***** SOURCE RECORDS

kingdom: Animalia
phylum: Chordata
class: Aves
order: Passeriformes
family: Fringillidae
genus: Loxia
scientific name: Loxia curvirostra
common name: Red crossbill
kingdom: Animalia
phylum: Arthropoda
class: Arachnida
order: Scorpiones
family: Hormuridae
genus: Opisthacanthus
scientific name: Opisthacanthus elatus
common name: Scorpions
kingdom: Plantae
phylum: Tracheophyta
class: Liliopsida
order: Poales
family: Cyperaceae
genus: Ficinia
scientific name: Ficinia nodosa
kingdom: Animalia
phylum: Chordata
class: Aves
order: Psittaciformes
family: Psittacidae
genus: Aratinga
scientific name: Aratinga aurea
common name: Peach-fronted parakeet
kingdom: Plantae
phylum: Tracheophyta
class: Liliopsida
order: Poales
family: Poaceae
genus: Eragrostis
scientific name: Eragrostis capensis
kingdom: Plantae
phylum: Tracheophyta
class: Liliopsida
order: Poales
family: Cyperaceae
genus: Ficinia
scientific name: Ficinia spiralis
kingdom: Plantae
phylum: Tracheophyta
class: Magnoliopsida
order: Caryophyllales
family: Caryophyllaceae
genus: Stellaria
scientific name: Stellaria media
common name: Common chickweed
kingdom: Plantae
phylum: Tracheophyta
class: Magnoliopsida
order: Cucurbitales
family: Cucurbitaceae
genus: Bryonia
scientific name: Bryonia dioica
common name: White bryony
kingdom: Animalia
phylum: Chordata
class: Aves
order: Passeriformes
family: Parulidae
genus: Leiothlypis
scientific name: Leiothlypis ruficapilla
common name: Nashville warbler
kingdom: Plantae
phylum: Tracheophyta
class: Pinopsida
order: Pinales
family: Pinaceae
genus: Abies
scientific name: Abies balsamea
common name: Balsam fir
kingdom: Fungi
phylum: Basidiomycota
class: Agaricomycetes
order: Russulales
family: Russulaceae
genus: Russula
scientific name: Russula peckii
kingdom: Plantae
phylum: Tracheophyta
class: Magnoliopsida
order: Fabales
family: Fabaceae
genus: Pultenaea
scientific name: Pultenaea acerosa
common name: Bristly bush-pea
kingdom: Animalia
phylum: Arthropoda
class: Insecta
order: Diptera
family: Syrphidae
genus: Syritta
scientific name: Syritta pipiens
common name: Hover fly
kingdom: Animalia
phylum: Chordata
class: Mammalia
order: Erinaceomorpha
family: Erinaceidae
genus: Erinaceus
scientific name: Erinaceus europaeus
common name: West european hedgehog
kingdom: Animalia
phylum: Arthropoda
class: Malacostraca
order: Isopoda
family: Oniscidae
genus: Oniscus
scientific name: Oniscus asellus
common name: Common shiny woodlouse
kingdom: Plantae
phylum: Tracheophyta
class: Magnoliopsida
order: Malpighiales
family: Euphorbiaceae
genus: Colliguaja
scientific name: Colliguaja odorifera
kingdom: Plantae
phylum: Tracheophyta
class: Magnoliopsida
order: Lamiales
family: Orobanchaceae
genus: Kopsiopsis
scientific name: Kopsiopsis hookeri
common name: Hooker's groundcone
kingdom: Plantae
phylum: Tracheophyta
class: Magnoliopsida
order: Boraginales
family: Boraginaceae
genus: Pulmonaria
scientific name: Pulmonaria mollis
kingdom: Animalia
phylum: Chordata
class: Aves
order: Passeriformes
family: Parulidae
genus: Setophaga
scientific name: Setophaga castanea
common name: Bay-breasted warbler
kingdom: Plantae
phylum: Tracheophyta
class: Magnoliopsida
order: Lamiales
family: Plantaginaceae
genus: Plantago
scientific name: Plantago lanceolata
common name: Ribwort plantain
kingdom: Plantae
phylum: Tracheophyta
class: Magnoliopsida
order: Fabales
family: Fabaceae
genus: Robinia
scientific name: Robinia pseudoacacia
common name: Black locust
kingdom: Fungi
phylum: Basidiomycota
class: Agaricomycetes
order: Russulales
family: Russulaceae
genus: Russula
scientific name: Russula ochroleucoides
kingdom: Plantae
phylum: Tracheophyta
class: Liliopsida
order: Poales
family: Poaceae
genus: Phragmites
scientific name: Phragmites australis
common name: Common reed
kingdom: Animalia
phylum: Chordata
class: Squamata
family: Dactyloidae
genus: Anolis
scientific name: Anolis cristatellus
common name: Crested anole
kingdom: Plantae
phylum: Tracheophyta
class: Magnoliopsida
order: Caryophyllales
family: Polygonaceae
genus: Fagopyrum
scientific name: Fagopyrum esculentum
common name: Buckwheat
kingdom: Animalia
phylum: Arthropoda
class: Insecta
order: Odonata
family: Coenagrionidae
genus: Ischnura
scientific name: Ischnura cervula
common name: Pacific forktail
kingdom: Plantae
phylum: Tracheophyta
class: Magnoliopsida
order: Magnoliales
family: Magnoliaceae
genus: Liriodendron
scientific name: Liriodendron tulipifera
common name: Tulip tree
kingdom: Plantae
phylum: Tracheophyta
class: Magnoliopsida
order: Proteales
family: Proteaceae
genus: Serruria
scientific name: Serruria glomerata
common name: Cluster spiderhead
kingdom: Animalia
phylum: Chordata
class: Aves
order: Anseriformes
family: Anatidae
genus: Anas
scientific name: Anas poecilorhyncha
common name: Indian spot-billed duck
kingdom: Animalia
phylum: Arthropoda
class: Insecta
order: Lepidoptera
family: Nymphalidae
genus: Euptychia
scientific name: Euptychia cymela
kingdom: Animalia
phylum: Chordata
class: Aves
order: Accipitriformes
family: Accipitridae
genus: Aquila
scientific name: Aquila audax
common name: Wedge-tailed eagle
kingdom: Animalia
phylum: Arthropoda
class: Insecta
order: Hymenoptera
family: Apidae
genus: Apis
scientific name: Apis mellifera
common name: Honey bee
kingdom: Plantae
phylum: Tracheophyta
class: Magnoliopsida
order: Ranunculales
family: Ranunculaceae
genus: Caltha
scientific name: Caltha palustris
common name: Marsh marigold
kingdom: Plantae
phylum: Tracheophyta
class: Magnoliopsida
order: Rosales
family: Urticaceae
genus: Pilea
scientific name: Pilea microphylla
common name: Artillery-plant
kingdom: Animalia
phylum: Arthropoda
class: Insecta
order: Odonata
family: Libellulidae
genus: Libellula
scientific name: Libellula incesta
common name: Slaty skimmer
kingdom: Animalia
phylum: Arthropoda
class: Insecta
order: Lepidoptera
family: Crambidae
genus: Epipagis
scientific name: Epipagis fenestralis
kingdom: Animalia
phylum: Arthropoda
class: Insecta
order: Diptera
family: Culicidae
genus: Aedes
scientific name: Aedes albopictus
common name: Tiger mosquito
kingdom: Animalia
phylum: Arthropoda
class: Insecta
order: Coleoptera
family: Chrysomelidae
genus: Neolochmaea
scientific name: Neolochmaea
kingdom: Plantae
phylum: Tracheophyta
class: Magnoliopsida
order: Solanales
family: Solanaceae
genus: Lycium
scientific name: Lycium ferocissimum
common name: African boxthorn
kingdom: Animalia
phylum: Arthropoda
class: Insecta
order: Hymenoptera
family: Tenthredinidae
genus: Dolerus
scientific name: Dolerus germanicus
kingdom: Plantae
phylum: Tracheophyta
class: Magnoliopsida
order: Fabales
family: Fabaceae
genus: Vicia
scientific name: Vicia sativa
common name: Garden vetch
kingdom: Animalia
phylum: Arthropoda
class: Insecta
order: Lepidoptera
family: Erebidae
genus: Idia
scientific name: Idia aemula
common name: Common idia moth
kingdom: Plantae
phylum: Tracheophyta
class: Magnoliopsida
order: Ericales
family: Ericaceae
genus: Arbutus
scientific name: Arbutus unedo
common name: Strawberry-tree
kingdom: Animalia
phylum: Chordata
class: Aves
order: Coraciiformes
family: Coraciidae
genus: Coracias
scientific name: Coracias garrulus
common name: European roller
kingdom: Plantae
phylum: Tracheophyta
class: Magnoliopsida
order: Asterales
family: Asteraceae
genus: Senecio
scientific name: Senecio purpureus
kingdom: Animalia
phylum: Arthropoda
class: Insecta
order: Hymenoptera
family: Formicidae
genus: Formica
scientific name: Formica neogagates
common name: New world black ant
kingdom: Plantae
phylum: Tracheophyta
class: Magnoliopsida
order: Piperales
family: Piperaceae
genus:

**********

**TASK REQUIREMENTS**
Return verbatim the lines of the listing above, beginning with the line that contains "order: Solanales" and continuing through the last line of the listing, both included.

**TASK OUTPUT**
order: Solanales
family: Solanaceae
genus: Lycium
scientific name: Lycium ferocissimum
common name: African boxthorn
kingdom: Animalia
phylum: Arthropoda
class: Insecta
order: Hymenoptera
family: Tenthredinidae
genus: Dolerus
scientific name: Dolerus germanicus
kingdom: Plantae
phylum: Tracheophyta
class: Magnoliopsida
order: Fabales
family: Fabaceae
genus: Vicia
scientific name: Vicia sativa
common name: Garden vetch
kingdom: Animalia
phylum: Arthropoda
class: Insecta
order: Lepidoptera
family: Erebidae
genus: Idia
scientific name: Idia aemula
common name: Common idia moth
kingdom: Plantae
phylum: Tracheophyta
class: Magnoliopsida
order: Ericales
family: Ericaceae
genus: Arbutus
scientific name: Arbutus unedo
common name: Strawberry-tree
kingdom: Animalia
phylum: Chordata
class: Aves
order: Coraciiformes
family: Coraciidae
genus: Coracias
scientific name: Coracias garrulus
common name: European roller
kingdom: Plantae
phylum: Tracheophyta
class: Magnoliopsida
order: Asterales
family: Asteraceae
genus: Senecio
scientific name: Senecio purpureus
kingdom: Animalia
phylum: Arthropoda
class: Insecta
order: Hymenoptera
family: Formicidae
genus: Formica
scientific name: Formica neogagates
common name: New world black ant
kingdom: Plantae
phylum: Tracheophyta
class: Magnoliopsida
order: Piperales
family: Piperaceae
genus:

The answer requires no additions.